EXERCISE: Could you rewrite all the records below, swapping each "values" for "numbers" and keeping everything else the same? Leave the pictures out.

EXCERPTED RECORDS:
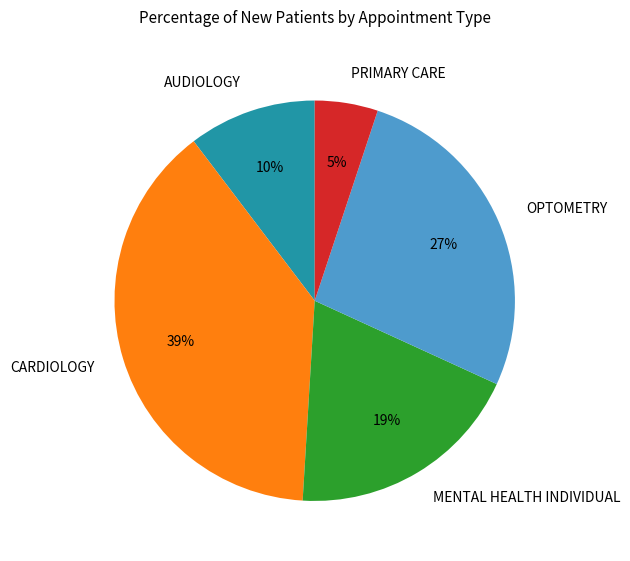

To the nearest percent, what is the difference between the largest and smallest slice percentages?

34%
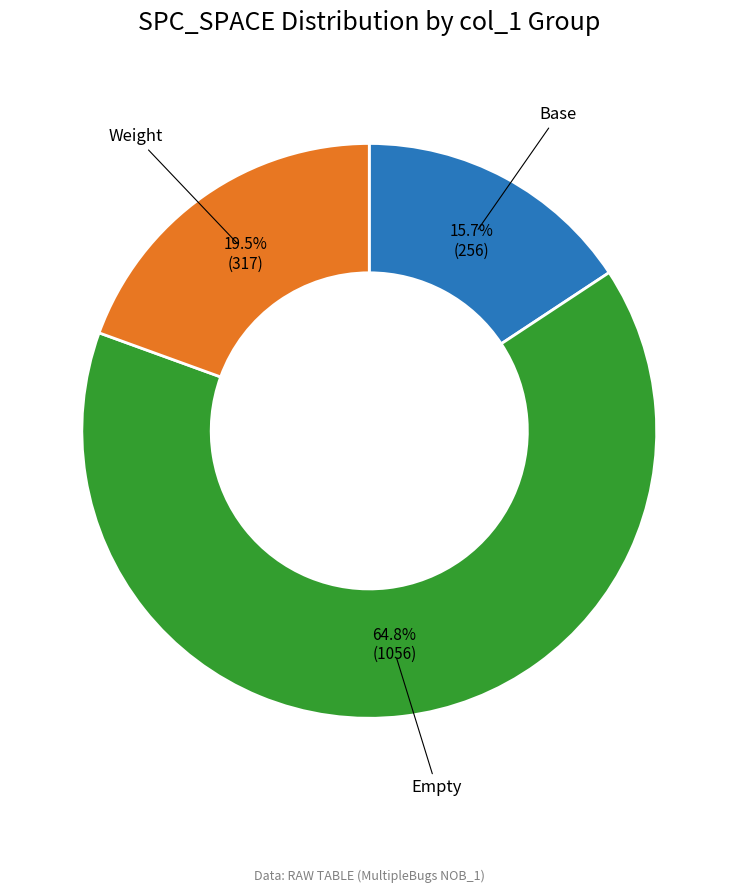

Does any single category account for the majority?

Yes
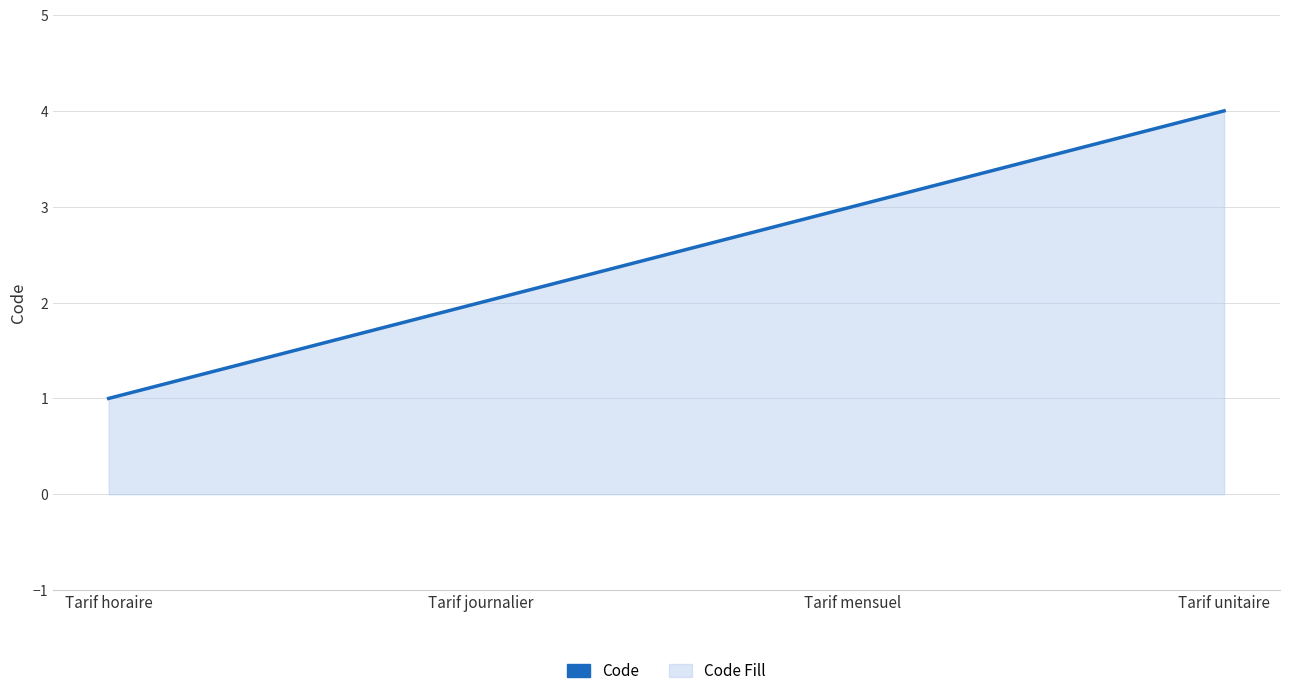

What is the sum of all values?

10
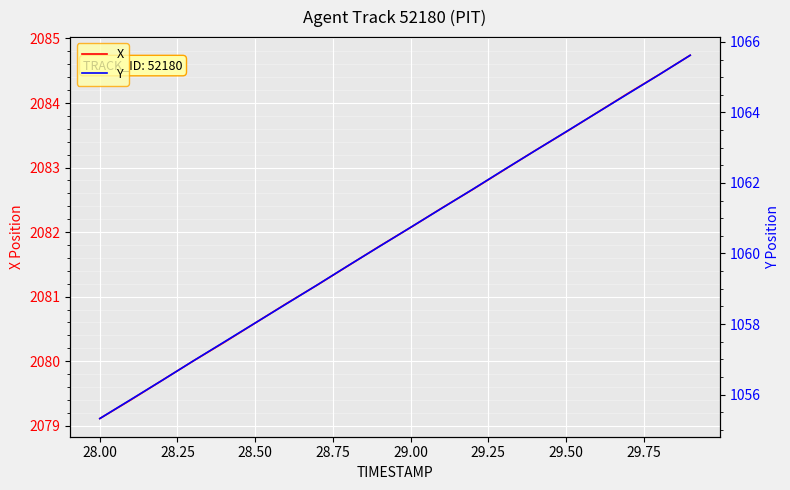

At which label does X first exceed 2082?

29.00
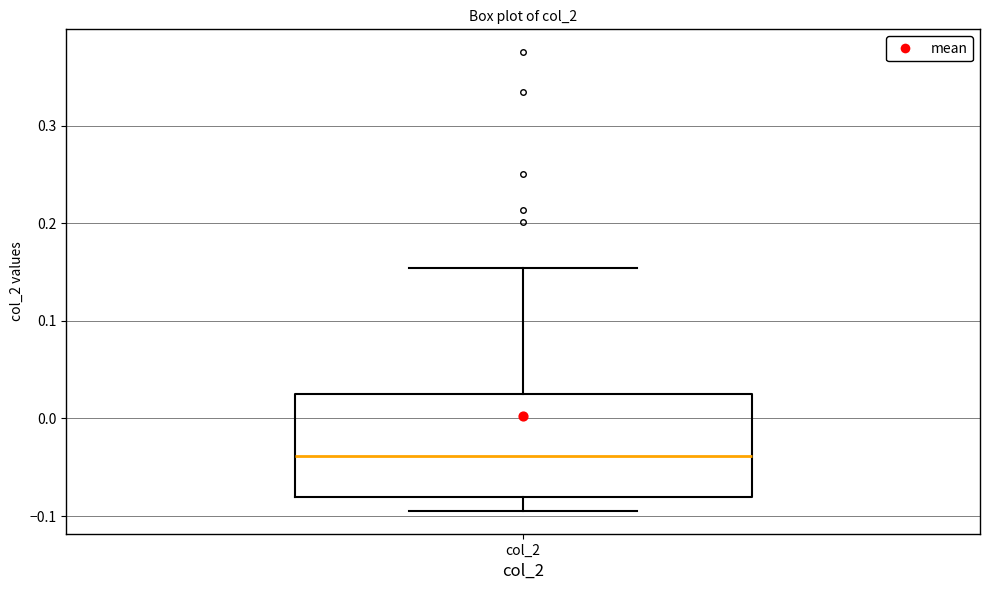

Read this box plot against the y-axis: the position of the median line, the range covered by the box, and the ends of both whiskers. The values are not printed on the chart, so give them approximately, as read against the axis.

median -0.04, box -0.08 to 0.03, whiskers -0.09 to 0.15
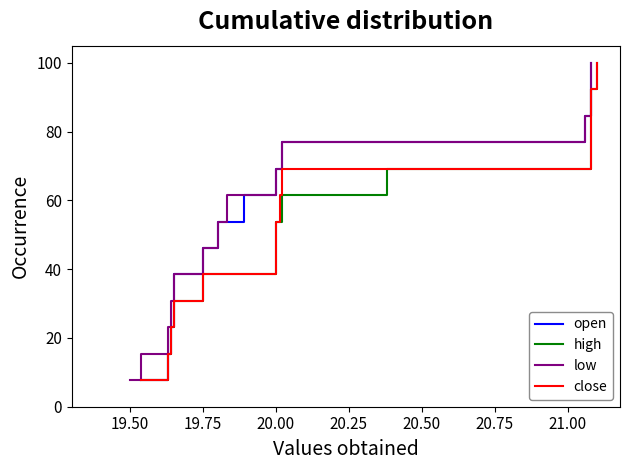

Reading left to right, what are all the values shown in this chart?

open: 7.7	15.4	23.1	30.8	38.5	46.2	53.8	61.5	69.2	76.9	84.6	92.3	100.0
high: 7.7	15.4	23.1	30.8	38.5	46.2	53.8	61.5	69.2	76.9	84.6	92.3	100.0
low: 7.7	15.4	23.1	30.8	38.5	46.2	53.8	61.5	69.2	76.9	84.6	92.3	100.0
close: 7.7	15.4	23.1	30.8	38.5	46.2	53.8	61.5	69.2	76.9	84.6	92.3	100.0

EXERCISE ANSWER:
To the nearest percent, what is the difference between the largest and smallest slice percentages?

34%

Does any single category account for the majority?

Yes

What is the sum of all numbers?

10

At which label does X first exceed 2082?

29.00

Read this box plot against the y-axis: the position of the median line, the range covered by the box, and the ends of both whiskers. The numbers are not printed on the chart, so give them approximately, as read against the axis.

median -0.04, box -0.08 to 0.03, whiskers -0.09 to 0.15

Reading left to right, what are all the numbers shown in this chart?

open: 7.7	15.4	23.1	30.8	38.5	46.2	53.8	61.5	69.2	76.9	84.6	92.3	100.0
high: 7.7	15.4	23.1	30.8	38.5	46.2	53.8	61.5	69.2	76.9	84.6	92.3	100.0
low: 7.7	15.4	23.1	30.8	38.5	46.2	53.8	61.5	69.2	76.9	84.6	92.3	100.0
close: 7.7	15.4	23.1	30.8	38.5	46.2	53.8	61.5	69.2	76.9	84.6	92.3	100.0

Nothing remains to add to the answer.